GIVEN REQUEST ▸ Reformat the stretch of the records from the start through the line containing "v(0, 57.15) *" as a numbered list, both ends included and blank lines omitted.

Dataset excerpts
* * *

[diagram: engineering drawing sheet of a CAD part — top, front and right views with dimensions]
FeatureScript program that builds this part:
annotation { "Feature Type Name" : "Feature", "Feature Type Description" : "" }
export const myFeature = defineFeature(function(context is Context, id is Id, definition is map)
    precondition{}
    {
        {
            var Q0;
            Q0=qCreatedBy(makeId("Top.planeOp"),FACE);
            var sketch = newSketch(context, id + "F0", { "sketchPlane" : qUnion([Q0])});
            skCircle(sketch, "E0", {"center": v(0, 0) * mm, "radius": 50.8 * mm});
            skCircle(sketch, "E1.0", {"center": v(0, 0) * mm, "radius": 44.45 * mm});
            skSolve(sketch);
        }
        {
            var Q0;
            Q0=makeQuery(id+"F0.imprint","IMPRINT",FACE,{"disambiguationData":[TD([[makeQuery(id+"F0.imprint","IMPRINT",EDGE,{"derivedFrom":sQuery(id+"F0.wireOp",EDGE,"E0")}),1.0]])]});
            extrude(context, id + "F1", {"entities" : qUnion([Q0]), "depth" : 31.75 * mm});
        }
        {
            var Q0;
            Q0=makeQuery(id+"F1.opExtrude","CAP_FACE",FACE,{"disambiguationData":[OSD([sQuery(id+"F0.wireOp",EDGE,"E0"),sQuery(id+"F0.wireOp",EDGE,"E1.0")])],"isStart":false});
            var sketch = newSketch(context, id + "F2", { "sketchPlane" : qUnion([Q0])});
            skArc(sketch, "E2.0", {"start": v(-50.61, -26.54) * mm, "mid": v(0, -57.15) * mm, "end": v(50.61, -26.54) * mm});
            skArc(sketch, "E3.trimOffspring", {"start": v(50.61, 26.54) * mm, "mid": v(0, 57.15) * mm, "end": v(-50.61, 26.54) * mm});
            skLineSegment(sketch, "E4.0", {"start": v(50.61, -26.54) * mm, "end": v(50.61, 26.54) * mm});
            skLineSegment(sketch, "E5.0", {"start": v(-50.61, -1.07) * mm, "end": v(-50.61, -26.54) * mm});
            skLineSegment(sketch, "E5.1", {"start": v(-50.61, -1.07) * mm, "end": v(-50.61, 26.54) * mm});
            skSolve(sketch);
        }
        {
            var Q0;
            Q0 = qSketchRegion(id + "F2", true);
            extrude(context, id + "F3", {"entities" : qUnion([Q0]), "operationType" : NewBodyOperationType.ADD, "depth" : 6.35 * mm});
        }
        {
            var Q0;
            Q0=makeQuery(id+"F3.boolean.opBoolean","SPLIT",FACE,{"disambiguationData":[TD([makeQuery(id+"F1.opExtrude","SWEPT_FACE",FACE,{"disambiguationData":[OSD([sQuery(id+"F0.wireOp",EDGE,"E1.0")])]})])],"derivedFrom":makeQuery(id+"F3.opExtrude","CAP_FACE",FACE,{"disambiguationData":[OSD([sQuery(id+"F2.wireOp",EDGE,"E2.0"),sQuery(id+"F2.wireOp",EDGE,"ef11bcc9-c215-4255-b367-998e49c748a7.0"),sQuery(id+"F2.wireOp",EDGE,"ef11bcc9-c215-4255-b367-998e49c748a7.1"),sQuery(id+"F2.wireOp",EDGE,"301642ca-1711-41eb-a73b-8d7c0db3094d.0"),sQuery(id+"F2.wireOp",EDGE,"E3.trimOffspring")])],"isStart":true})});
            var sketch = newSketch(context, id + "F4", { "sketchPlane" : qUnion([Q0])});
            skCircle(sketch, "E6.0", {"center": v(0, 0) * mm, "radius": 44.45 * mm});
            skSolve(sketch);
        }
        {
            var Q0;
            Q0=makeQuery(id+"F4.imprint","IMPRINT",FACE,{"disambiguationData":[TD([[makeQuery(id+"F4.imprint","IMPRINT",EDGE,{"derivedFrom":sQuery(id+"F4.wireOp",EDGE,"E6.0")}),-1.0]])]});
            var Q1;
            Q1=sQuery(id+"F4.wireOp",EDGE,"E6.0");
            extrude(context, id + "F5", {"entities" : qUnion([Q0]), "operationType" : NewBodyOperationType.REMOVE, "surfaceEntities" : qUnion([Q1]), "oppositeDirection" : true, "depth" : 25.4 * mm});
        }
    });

* * *

PROBLEM SOLUTION ▸
1. [diagram: engineering drawing sheet of a CAD part — top, front and right views with dimensions]
2. FeatureScript program that builds this part:
3. annotation { "Feature Type Name" : "Feature", "Feature Type Description" : "" }
4. export const myFeature = defineFeature(function(context is Context, id is Id, definition is map)
5.     precondition{}
6.     {
7.         {
8.             var Q0;
9.             Q0=qCreatedBy(makeId("Top.planeOp"),FACE);
10.             var sketch = newSketch(context, id + "F0", { "sketchPlane" : qUnion([Q0])});
11.             skCircle(sketch, "E0", {"center": v(0, 0) * mm, "radius": 50.8 * mm});
12.             skCircle(sketch, "E1.0", {"center": v(0, 0) * mm, "radius": 44.45 * mm});
13.             skSolve(sketch);
14.         }
15.         {
16.             var Q0;
17.             Q0=makeQuery(id+"F0.imprint","IMPRINT",FACE,{"disambiguationData":[TD([[makeQuery(id+"F0.imprint","IMPRINT",EDGE,{"derivedFrom":sQuery(id+"F0.wireOp",EDGE,"E0")}),1.0]])]});
18.             extrude(context, id + "F1", {"entities" : qUnion([Q0]), "depth" : 31.75 * mm});
19.         }
20.         {
21.             var Q0;
22.             Q0=makeQuery(id+"F1.opExtrude","CAP_FACE",FACE,{"disambiguationData":[OSD([sQuery(id+"F0.wireOp",EDGE,"E0"),sQuery(id+"F0.wireOp",EDGE,"E1.0")])],"isStart":false});
23.             var sketch = newSketch(context, id + "F2", { "sketchPlane" : qUnion([Q0])});
24.             skArc(sketch, "E2.0", {"start": v(-50.61, -26.54) * mm, "mid": v(0, -57.15) * mm, "end": v(50.61, -26.54) * mm});
25.             skArc(sketch, "E3.trimOffspring", {"start": v(50.61, 26.54) * mm, "mid": v(0, 57.15) * mm, "end": v(-50.61, 26.54) * mm});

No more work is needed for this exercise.